Dünya Ticaret Örgütü verilerine göre, ülkemiz dünyanın en büyük tüketici pazarı olan Avrupa Birliği’nin hazır giyim sektöründe en önemli tedarikçilerden biri (tekstilde ikinci, hazır giyimde üçüncü).
2018 yılında AB ile ülkemiz arasında siyasi alandaki gerginliklere rağmen, Türk tekstil ve hazır giyim sektörünün AB’ye ihracatı 2017 ilk 10 aylık dönemine göre 2018 yılı aynı döneminde yüzde 3.7 artış göstererek 14.2 milyar dolar oldu. Bu da siyaset ile ticaretin birbirinden bağımsız olduğunu gösteriyor.

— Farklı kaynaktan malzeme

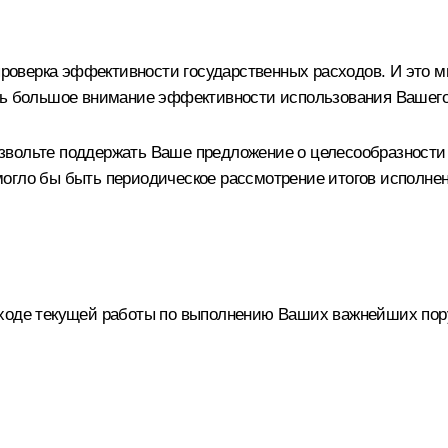
оверка эффективности государственных расходов. И это м
ять большое внимание эффективности использования Вашего
звольте поддержать Ваше предложение о целесообразност
гло бы быть периодическое рассмотрение итогов исполнени
ходе текущей работы по выполнению Ваших важнейших пор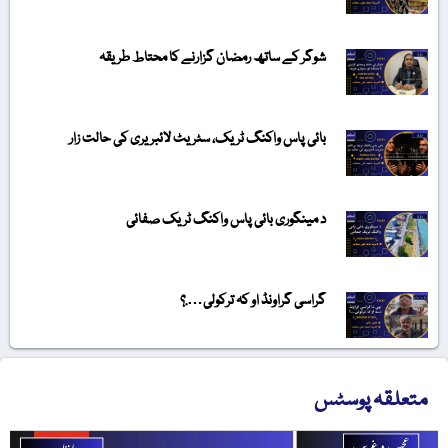
شوگر کے ساتھ رمضان گزارنے کا محتاط طریقہ
بائی پاس واکنگ ٹریک، سٹریٹ لائبریری کی حالت زار
د مینگوری بائی پاس واکنگ ٹریک صفائی
گراسی گراونڈ او کہ ترکولی….؟
متعلقہ پوسٹس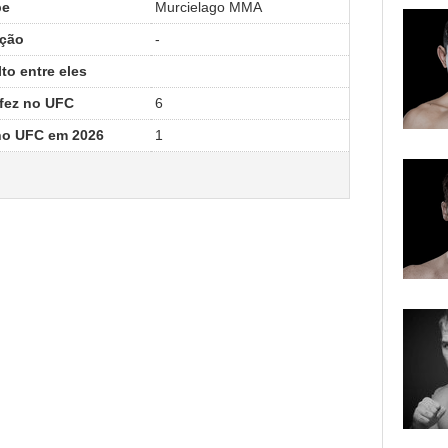
pe
Murcielago MMA
ção
-
to entre eles
 fez no UFC
6
 no UFC em 2026
1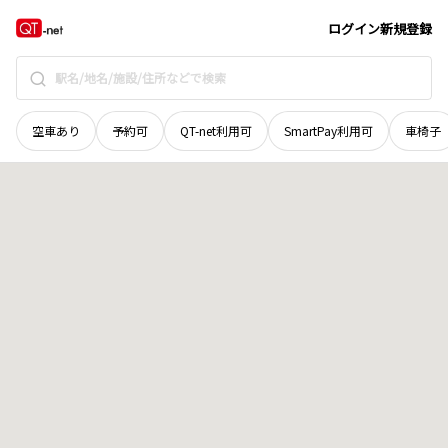
宮城県
仙台市太白区
上野山
地域選択で探す
ログイン
新規登録
空車あり
予約可
QT-net利用可
SmartPay利用可
車椅子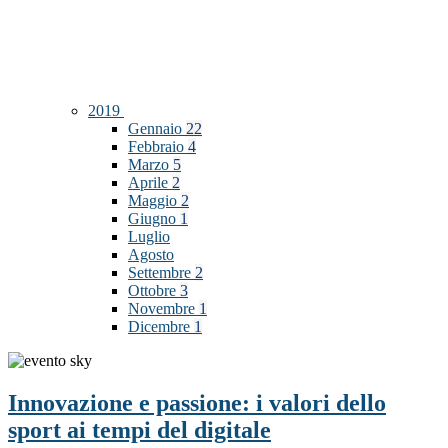
2019
Gennaio
22
Febbraio
4
Marzo
5
Aprile
2
Maggio
2
Giugno
1
Luglio
Agosto
Settembre
2
Ottobre
3
Novembre
1
Dicembre
1
Innovazione e passione: i valori dello
sport ai tempi del digitale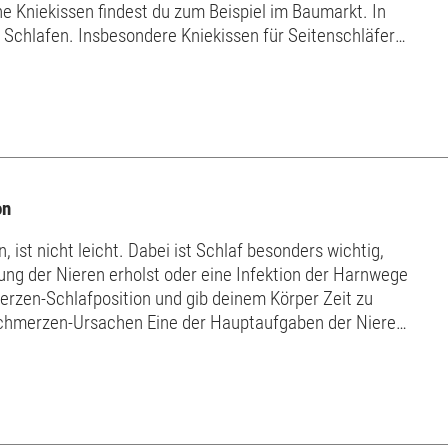
 Kniekissen findest du zum Beispiel im Baumarkt. In
 Schlafen. Insbesondere Kniekissen für Seitenschläfer
. Wir zeigen, für ...
on
 ist nicht leicht. Dabei ist Schlaf besonders wichtig,
ung der Nieren erholst oder eine Infektion der Harnwege
merzen-Schlafposition und gib deinem Körper Zeit zu
n. Das e...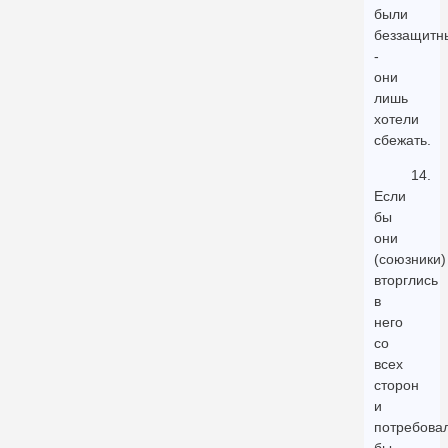
были
беззащитн
-
они
лишь
хотели
сбежать.
14.
Если
бы
они
(союзники)
вторглись
в
него
со
всех
сторон
и
потребова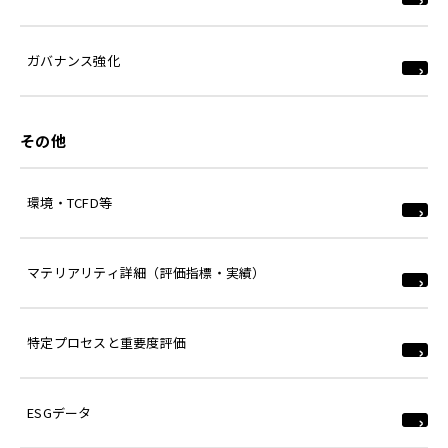
ガバナンス強化
その他
環境・TCFD等
マテリアリティ詳細（評価指標・実績）
特定プロセスと重要度評価
ESGデータ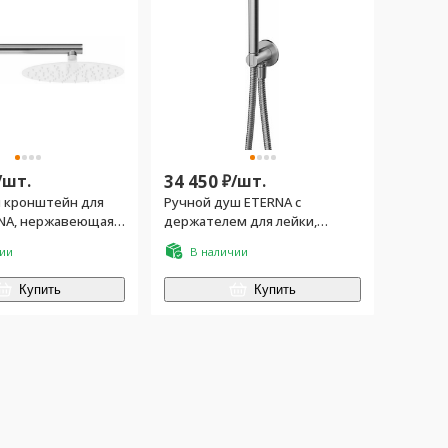
/
шт.
34 450
₽/
шт.
 кронштейн для
Ручной душ ETERNA с
NA, нержавеющая
держателем для лейки,
шлангом и выходом для
чии
В наличии
подачи воды, нержавеющая
сталь ZZ
Купить
Купить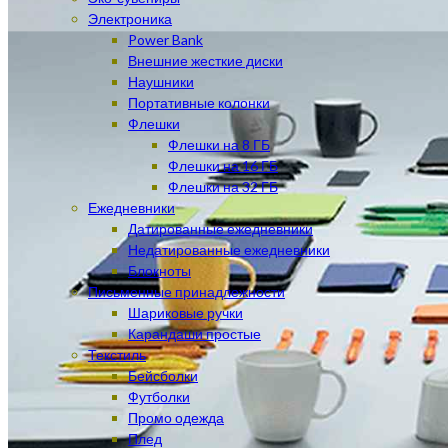
Электроника
Power Bank
Внешние жесткие диски
Наушники
Портативные колонки
Флешки
Флешки на 8 ГБ
Флешки на 16 ГБ
Флешки на 32 ГБ
Ежедневники
Датированные ежедневники
Недатированные ежедневники
Блокноты
Письменные принадлежности
Шариковые ручки
Карандаши простые
Текстиль
Бейсболки
Футболки
Промо одежда
Плед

Sektörün ihracat yaptığı ilk beş pazar incelendiğinde, Ocak-Ekim 2018 döneminde tekstil ve hazır giyim ihracatının en fazla olduğu ilk beş ülke sırasıyla Almanya, İspanya, Birleşik Krallık, ABD ve İtalya. Söz konusu ülkelerin 2017 yılı aynı dönemine göre değişimlerinde en fazla artış yüzde 16.1 ile İspanya’da, sonrasında da yüzde 11.6 ile ABD’de görülüyor.
Ocak-Ekim 2018 döneminde ülkemizin tekstil ve hazır giyim ithalatını en fazla yaptığı ilk beş ülke ise sırasıyla Çin, ABD, Hindistan, İtalya ve Endonezya. Önceki yıla göre bu ülkelerden yapılan ithalatta genel bir düşüş gözlemleniyor. Söz konusu ülkelerin 2017 yılının aynı dönemine göre değişimlerine baktığımızda, en fazla düşüş yüzde 17.7 ile Hindistan’da, sonrasında da yüzde 14.3 ve yüzde 11.9 ile sırasıyla Endonezya ve Çin’de görüldü.

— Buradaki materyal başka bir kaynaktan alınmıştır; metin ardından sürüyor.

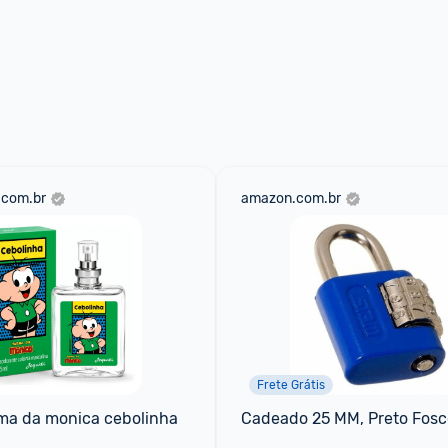
.com.br
amazon.com.br
Frete Grátis
ma da monica cebolinha 
Cadeado 25 MM, Preto Fosc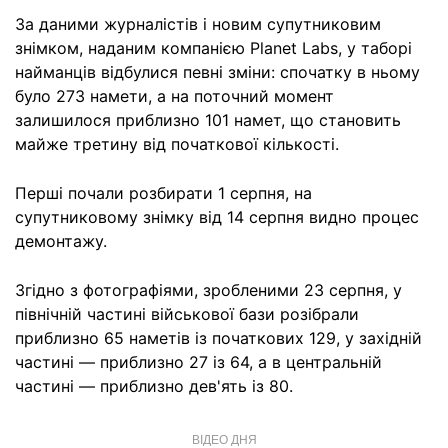
За даними журналістів і новим супутниковим
знімком, наданим компанією Planet Labs, у таборі
найманців відбулися певні зміни: спочатку в ньому
було 273 намети, а на поточний момент
залишилося приблизно 101 намет, що становить
майже третину від початкової кількості.
Перші почали розбирати 1 серпня, на
супутниковому знімку від 14 серпня видно процес
демонтажу.
Згідно з фотографіями, зробленими 23 серпня, у
північній частині військової бази розібрали
приблизно 65 наметів із початкових 129, у західній
частині — приблизно 27 із 64, а в центральній
частині — приблизно дев'ять із 80.
ВІДЕО ДНЯ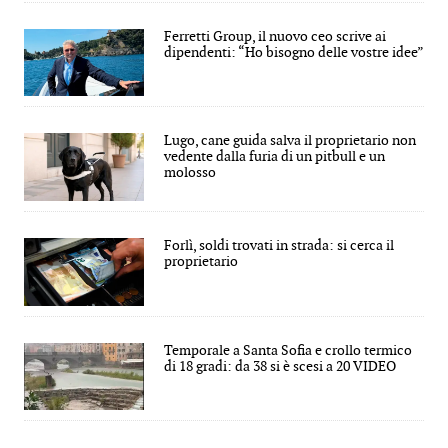
Ferretti Group, il nuovo ceo scrive ai
dipendenti: “Ho bisogno delle vostre idee”
Lugo, cane guida salva il proprietario non
vedente dalla furia di un pitbull e un
molosso
Forlì, soldi trovati in strada: si cerca il
proprietario
Temporale a Santa Sofia e crollo termico
di 18 gradi: da 38 si è scesi a 20 VIDEO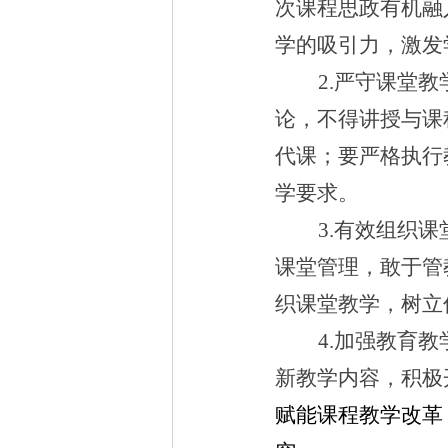
次课程思政有机融
学的吸引力，激发
2.
严守课堂教
论，不得讲授与课
代课；要严格执行
学要求。
3.
有效组织课
课堂管理，敢于管
织课堂教学，树立
4.
加强教育教
新教学内容，积极
赋能课程教学改革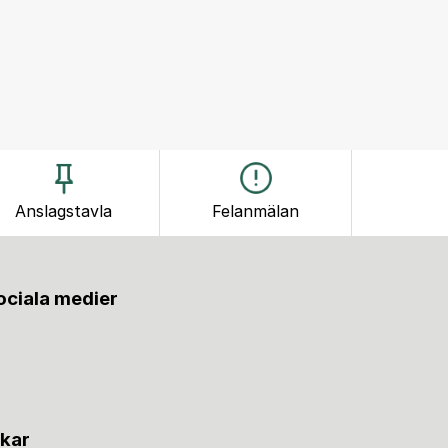
Anslagstavla
Felanmälan
sociala medier
nkar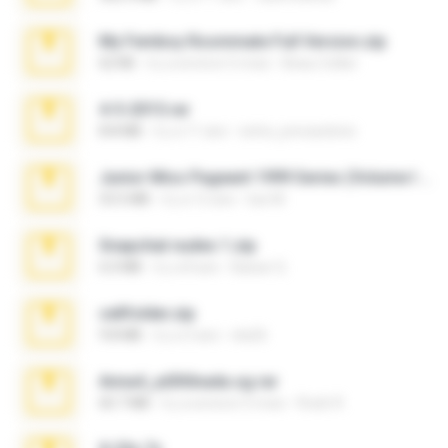
My Femboy Roommate Full Version.zip
62 KB
il y a environ 5 mois
Beau Collier
4-5-2015.rar
8.8 MB
il y a 11 ans
extra_precautions
Junior Miss Pageant 1999 Series (Volume I Part I NC 6).7z
53.5 MB
il y a 12 ans
luis M.
Snapchat nudes 1.zip
6.0 MB
il y a 8 ans
Baixar Q.
cellfolder.zip
9.8 MB
il y a 3 ans
ela26
Anna4_yd3t0nada.sg.rar
60.7 MB
il y a environ 5 mois
Rodri R.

Tekstil ve hazır giyim sanayiinin ülkemize bir diğer önemli katkısı da istihdam alanında görülüyor. Eylül 2018 SGK verilerine göre, istihdamda Türkiye genelinin yüzde 6’sını ve imalat sanayinin yüzde 25’ini oluşturan tekstil ve hazır giyim sanayii aynı zamanda yüzde 40 kadın istihdamı oranıyla da ülkemizin en demokratik sektörlerinden biri.

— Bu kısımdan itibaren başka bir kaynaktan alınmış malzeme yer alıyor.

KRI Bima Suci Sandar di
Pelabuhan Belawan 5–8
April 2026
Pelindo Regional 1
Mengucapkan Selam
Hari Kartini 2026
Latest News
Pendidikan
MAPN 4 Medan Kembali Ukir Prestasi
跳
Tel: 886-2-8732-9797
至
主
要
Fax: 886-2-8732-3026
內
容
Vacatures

Türkiye geneli istihdamı Eylül 2017’den Eylül 2018’e kadar yüzde 1.8, imalat sanayi yüzde 2.1 artış gösterirken, tekstil ve hazır giyim sektörü yüzde 4 yükselerek 930 bini geçti.
2019 yılında tekstil ve hazır giyim sektörünün performansını artırarak devam etmesi ve yeni ihracat pazarlarına açılması ile sektör, ülkemizin en büyük sorunlarından biri olan cari açığın kapanmasına katkıda bulunmaya devam edecektir.